The Patient Protection and Affordable Care Act

While the patient Protection and Affordable Care Act (PPACA) promised to reform clinical preventive services and transform the response to traditional centerpieces in the U.S., like other health policies, it was overlooked. Three factors contributing to the U.S. health systems development today were (i) improving health insurance coverage (Pollack, 2011, 2065). While the reforms considered that social health determinants were likely to have low effects on a healthy population, health insurance coverage currently facilitates primary care provision. It gives accompanying treatment with inexpensive medications.

(ii) Demand for change in the healthcare system, by the grassroots movements in the 20th century, consisting of women’s movements and civil rights on behalf of particular health conditions within the healthcare system (Hoffman, 2008, 75). With the demands came the changes in medical care provisions for people with HIV and AIDS and the marginalized in the community. (iii) Unequal treatment of U.S. citizens based on racial, sex, and age differences (Hoffman, 2008, 78). The role attributed to prejudice, stereotyping, and bias in healthcare service delivery contributed to poor service delivery through disparities in healthcare utilization and access among minority groups.

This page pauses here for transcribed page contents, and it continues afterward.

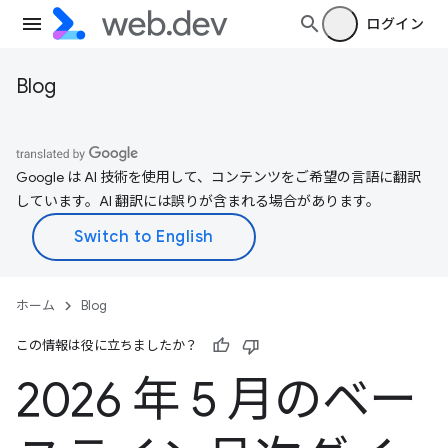
ログイン
Blog
Google は AI 技術を使用して、コンテンツをご希望の言語に翻訳
しています。AI 翻訳には誤りが含まれる場合があります。
ホーム
Blog
この情報は役に立ちましたか？
2026 年 5 月のベー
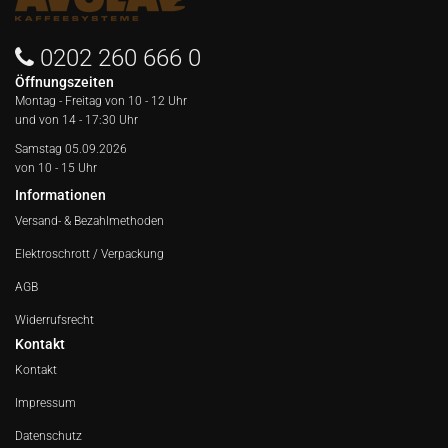
0202 260 666 0
Öffnungszeiten
Montag - Freitag von
10 - 12 Uhr
und von 14 - 17:30 Uhr
Samstag 05.09.2026
von 10 - 15 Uhr
Informationen
Versand- & Bezahlmethoden
Elektroschrott / Verpackung
AGB
Widerrufsrecht
Kontakt
Kontakt
Impressum
Datenschutz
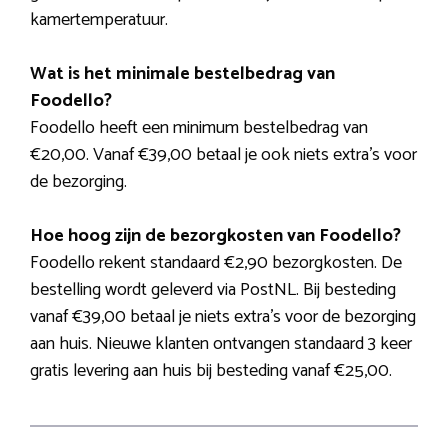
kamertemperatuur.
Wat is het minimale bestelbedrag van
Foodello?
Foodello heeft een minimum bestelbedrag van
€20,00. Vanaf €39,00 betaal je ook niets extra’s voor
de bezorging.
Hoe hoog zijn de bezorgkosten van Foodello?
Foodello rekent standaard €2,90 bezorgkosten. De
bestelling wordt geleverd via PostNL. Bij besteding
vanaf €39,00 betaal je niets extra’s voor de bezorging
aan huis. Nieuwe klanten ontvangen standaard 3 keer
gratis levering aan huis bij besteding vanaf €25,00.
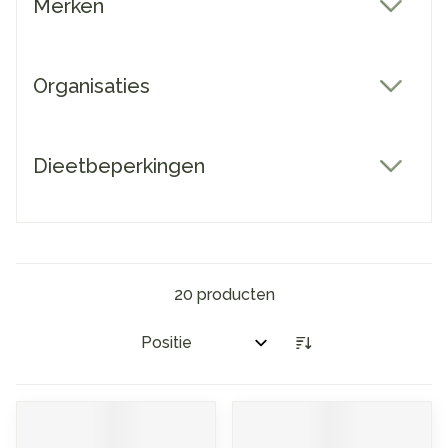
Merken
filter
Organisaties
filter
Dieetbeperkingen
filter
20
producten
Sorteer op:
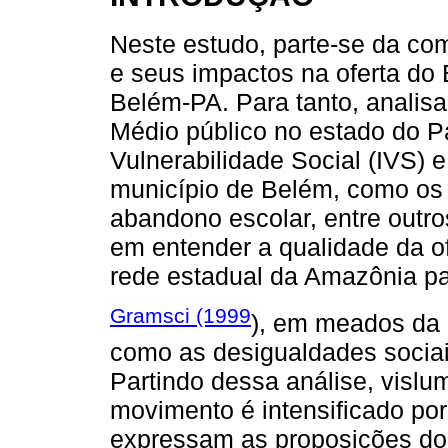
Neste estudo, parte-se da co
e seus impactos na oferta do
Belém-PA. Para tanto, analisa
Médio público no estado do Pa
Vulnerabilidade Social (IVS) 
município de Belém, como os d
abandono escolar, entre outros
em entender a qualidade da o
rede estadual da Amazônia p
Gramsci (1999
), em meados da
como as desigualdades sociai
Partindo dessa análise, vislu
movimento é intensificado por
expressam as proposições do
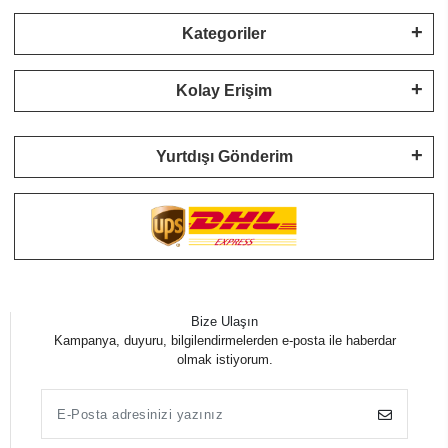
Kategoriler
Kolay Erişim
Yurtdışı Gönderim
Bize Ulaşın
Kampanya, duyuru, bilgilendirmelerden e-posta ile haberdar
olmak istiyorum.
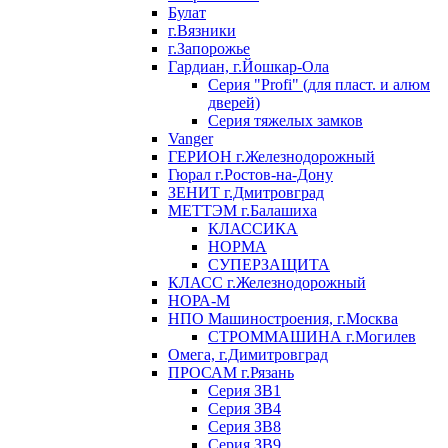
Булат
г.Вязники
г.Запорожье
Гардиан, г.Йошкар-Ола
Серия "Profi" (для пласт. и алюм
дверей)
Серия тяжелых замков
Vanger
ГЕРИОН г.Железнодорожный
Гюрал г.Ростов-на-Дону
ЗЕНИТ г.Дмитровград
МЕТТЭМ г.Балашиха
КЛАССИКА
НОРМА
СУПЕРЗАЩИТА
КЛАСС г.Железнодорожный
НОРА-М
НПО Машиностроения, г.Москва
СТРОММАШИНА г.Могилев
Омега, г.Димитровград
ПРОСАМ г.Рязань
Серия ЗВ1
Серия ЗВ4
Серия ЗВ8
Серия ЗВ9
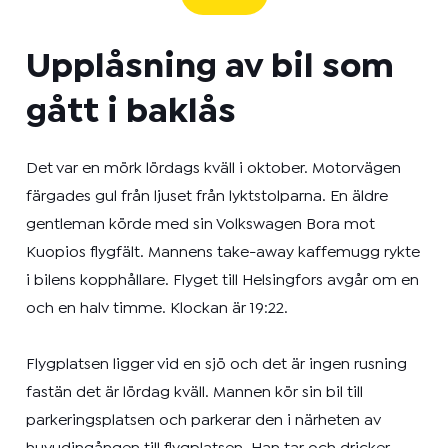
Upplåsning av bil som
gått i baklås
Det var en mörk lördags kväll i oktober. Motorvägen
färgades gul från ljuset från lyktstolparna. En äldre
gentleman körde med sin Volkswagen Bora mot
Kuopios flygfält. Mannens take-away kaffemugg rykte
i bilens kopphållare. Flyget till Helsingfors avgår om en
och en halv timme. Klockan är 19:22.
Flygplatsen ligger vid en sjö och det är ingen rusning
fastän det är lördag kväll. Mannen kör sin bil till
parkeringsplatsen och parkerar den i närheten av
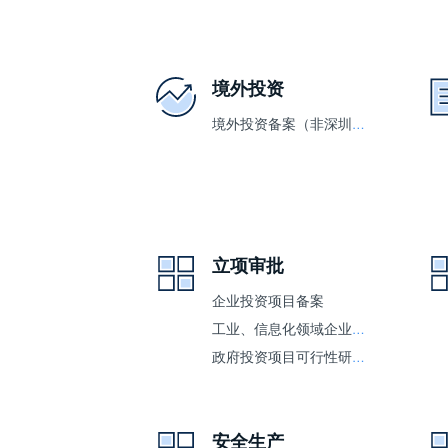
境外投资
境外投资备案（非深圳企业境外投资备案）
立项审批
企业投资项目备案
工业、信息化领域企业技术改造投资项目备案
政府投资项目可行性研究报告审批
安全生产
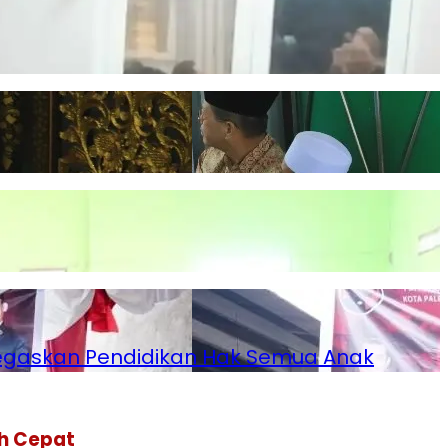
Tegaskan Pendidikan Hak Semua Anak
ih Cepat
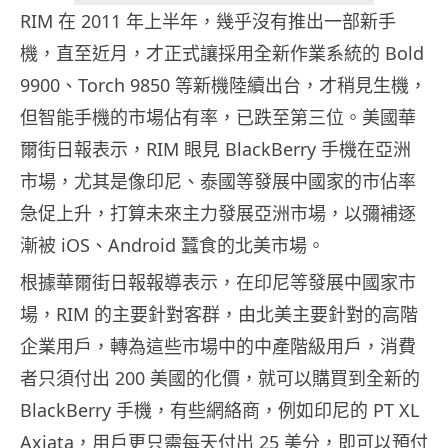
RIM 在 2011 年上半年，幾乎沒有推出一部新手
機，直至近月，才正式讓採用全新作業系統的 Bold
9900、Torch 9850 等新機陸續出台，才稍見生機，
但智能手機的市場佔有率，已跌至第三位。美國華
爾街日報表示，RIM 眼見 BlackBerry 手機在亞洲
市場，尤其是像印尼、泰國等發展中國家的市佔率
急促上升，打算未來主力發展亞洲市場，以彌補逐
漸被 iOS、Android 蠶食的北美市場。
根據華爾街日報報導表示，在印尼等發展中國家市
場，RIM 的主要針對客群，由北美主要針對的高階
企業用戶，轉為這些市場中的中產階級用戶，消費
者只須付出 200 美國的化價，就可以購買到全新的
BlackBerry 手機，有些網絡商，例如印尼的 PT XL
Axiata，用戶更只需每天付出 25 美分，即可以預付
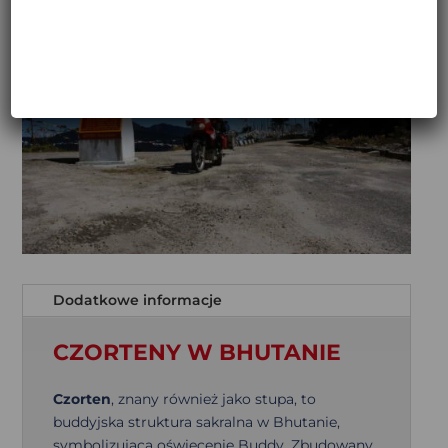
Dodatkowe informacje
CZORTENY W BHUTANIE
Czorten
, znany również jako stupa, to
buddyjska struktura sakralna w Bhutanie,
symbolizująca oświecenie Buddy. Zbudowany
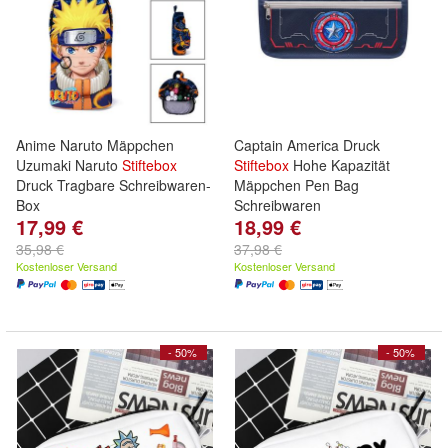
Anime Naruto Mäppchen
Captain America Druck
Uzumaki Naruto
Stiftebox
Stiftebox
Hohe Kapazität
Druck Tragbare Schreibwaren-
Mäppchen Pen Bag
Box
Schreibwaren
17,99 €
18,99 €
35,98 €
37,98 €
Kostenloser Versand
Kostenloser Versand
- 50%
- 50%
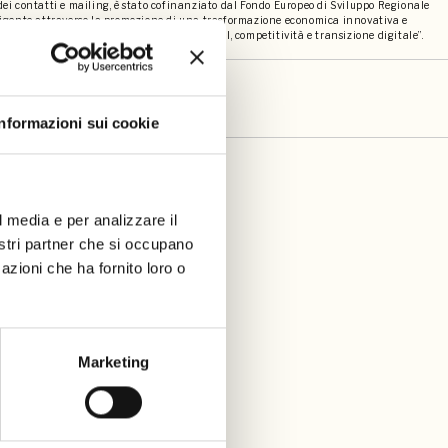
 dei contatti e mailing, è stato cofinanziato dal Fondo Europeo di Sviluppo Regionale
elligente attraverso la promozione di una trasformazione economica innovativa e
della comunicazione (TIC)” - “PRIORITA’ I RSI, competitività e transizione digitale”.
Informazioni sui cookie
l media e per analizzare il
nostri partner che si occupano
azioni che ha fornito loro o
Marketing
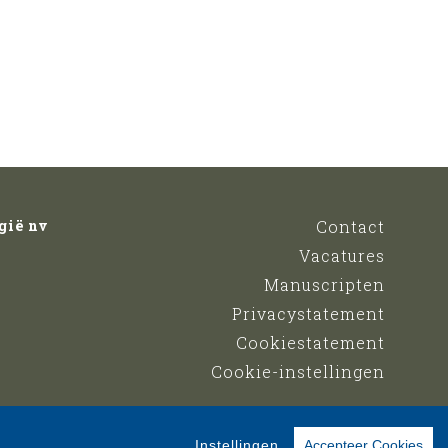
gië nv
Contact
Vacatures
Manuscripten
Privacystatement
Cookiestatement
Cookie-instellingen
Instellingen
Accepteer Cookies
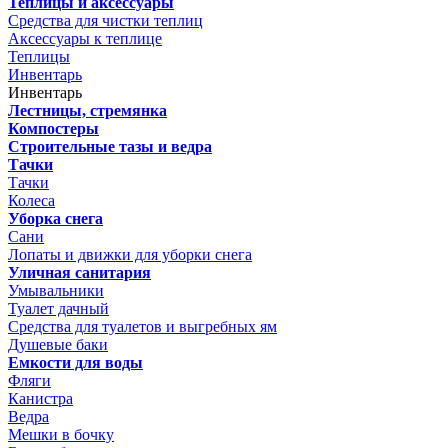
Теплицы и аксессуары
Средства для чистки теплиц
Аксессуары к теплице
Теплицы
Инвентарь
Инвентарь
Лестницы, стремянка
Компостеры
Строительные тазы и ведра
Тачки
Тачки
Колеса
Уборка снега
Сани
Лопаты и движки для уборки снега
Уличная санитария
Умывальники
Туалет дачный
Средства для туалетов и выгребных ям
Душевые баки
Емкости для воды
Фляги
Канистра
Ведра
Мешки в бочку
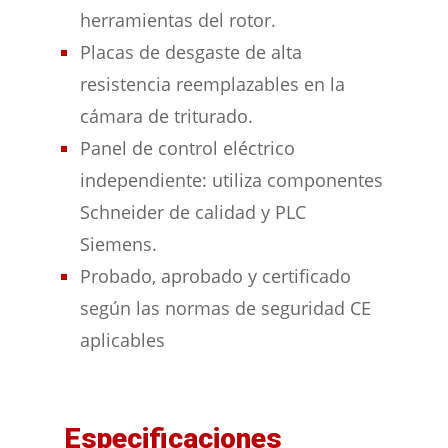
herramientas del rotor.
Placas de desgaste de alta
resistencia reemplazables en la
cámara de triturado.
Panel de control eléctrico
independiente: utiliza componentes
Schneider de calidad y PLC
Siemens.
Probado, aprobado y certificado
según las normas de seguridad CE
aplicables
Especificaciones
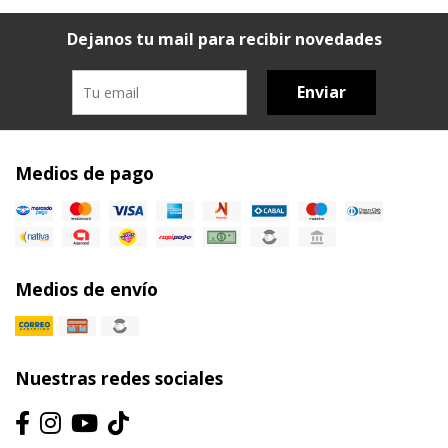
Dejanos tu mail para recibir novedades
Enviar
Medios de pago
Medios de envío
Nuestras redes sociales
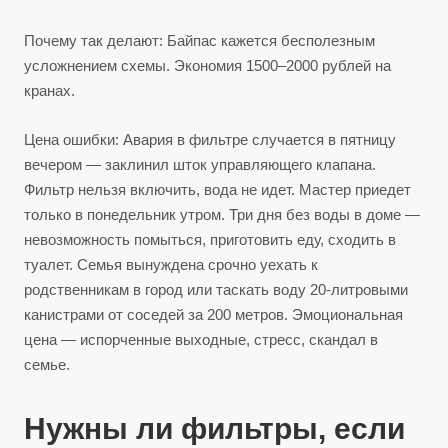
Почему так делают: Байпас кажется бесполезным
усложнением схемы. Экономия 1500–2000 рублей на
кранах.
Цена ошибки: Авария в фильтре случается в пятницу
вечером — заклинил шток управляющего клапана.
Фильтр нельзя включить, вода не идет. Мастер приедет
только в понедельник утром. Три дня без воды в доме —
невозможность помыться, приготовить еду, сходить в
туалет. Семья вынуждена срочно уехать к
родственникам в город или таскать воду 20-литровыми
канистрами от соседей за 200 метров. Эмоциональная
цена — испорченные выходные, стресс, скандал в
семье.
Нужны ли фильтры, если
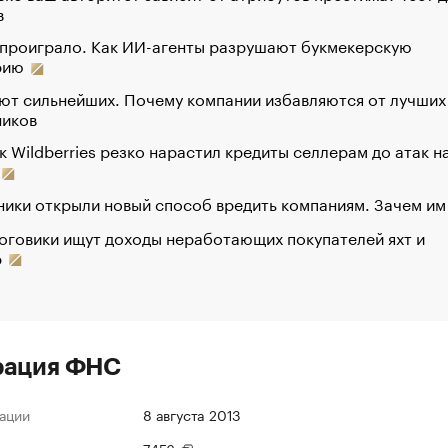
в
 проиграло. Как ИИ-агенты разрушают букмекерскую
рию
ют сильнейших. Почему компании избавляются от лучших
ников
к Wildberries резко нарастил кредиты селлерам до атак н
ики открыли новый способ вредить компаниям. Зачем им
оговики ищут доходы неработающих покупателей яхт и
р
рация ФНС
ации
8 августа 2013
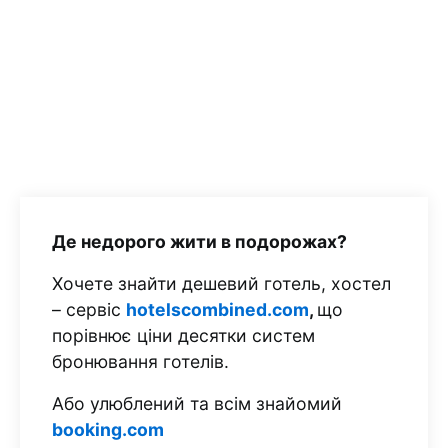
Де недорого жити в подорожах?
Хочете знайти дешевий готель, хостел
– сервіс
hotelscombined.com
,
що
порівнює ціни десятки систем
бронювання готелів.
Або улюблений та всім знайомий
booking.com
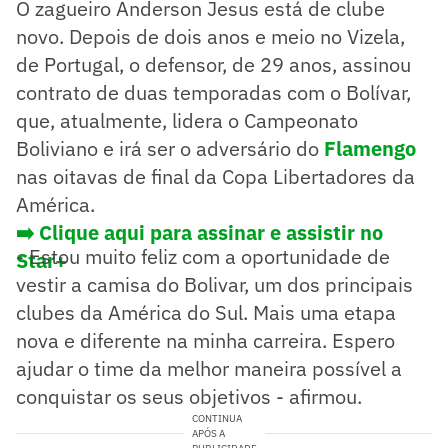
O zagueiro Anderson Jesus está de clube
novo. Depois de dois anos e meio no Vizela,
de Portugal, o defensor, de 29 anos, assinou
contrato de duas temporadas com o Bolívar,
que, atualmente, lidera o Campeonato
Boliviano e irá ser o adversário do
Flamengo
nas oitavas de final da Copa Libertadores da
América.
➡️ Clique aqui para assinar e assistir no
- Estou muito feliz com a oportunidade de
Star+
vestir a camisa do Bolivar, um dos principais
clubes da América do Sul. Mais uma etapa
nova e diferente na minha carreira. Espero
ajudar o time da melhor maneira possível a
conquistar os seus objetivos - afirmou.
CONTINUA
APÓS A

Over the last five years, healthcare service delivery in the U.S. has significantly changed. With technological innovations at the forefront of healthcare service delivery, patients acquire more personalized medical attention, regardless of race. With Medicare and Medicaid providing health coverage, healthcare services are now affordable to all Americans at a lower cost (Mulligan and Castañeda, 2018, 56). Regardless of age, sex, and ethnicity, the government continues to fight disparities hindering equality in healthcare service provision. With an all-inclusive healthcare system, minority groups, LGBT included, are no longer treated with prejudice (Mulligan and Castañeda, 2018, 58). The American Medical Association continues to emphasize physicians act professionally and end healthcare disparities.

References

Hoffman, B. (2003). Health Care Reform and Social Movements in the United States. American Journal of Public Health, 93 1, 75-85.

Mulligan, J. M., & Castañeda, H. (2018). Unequal coverage: The experience of health care reform in the United States. New York.: New York University Press.

Pollack, H. (2011). Health reform and public health: Will good policies but badpolitics combine to produce bad policy? University of Pennsylvania Law Review, 159, 6, 2061-2081.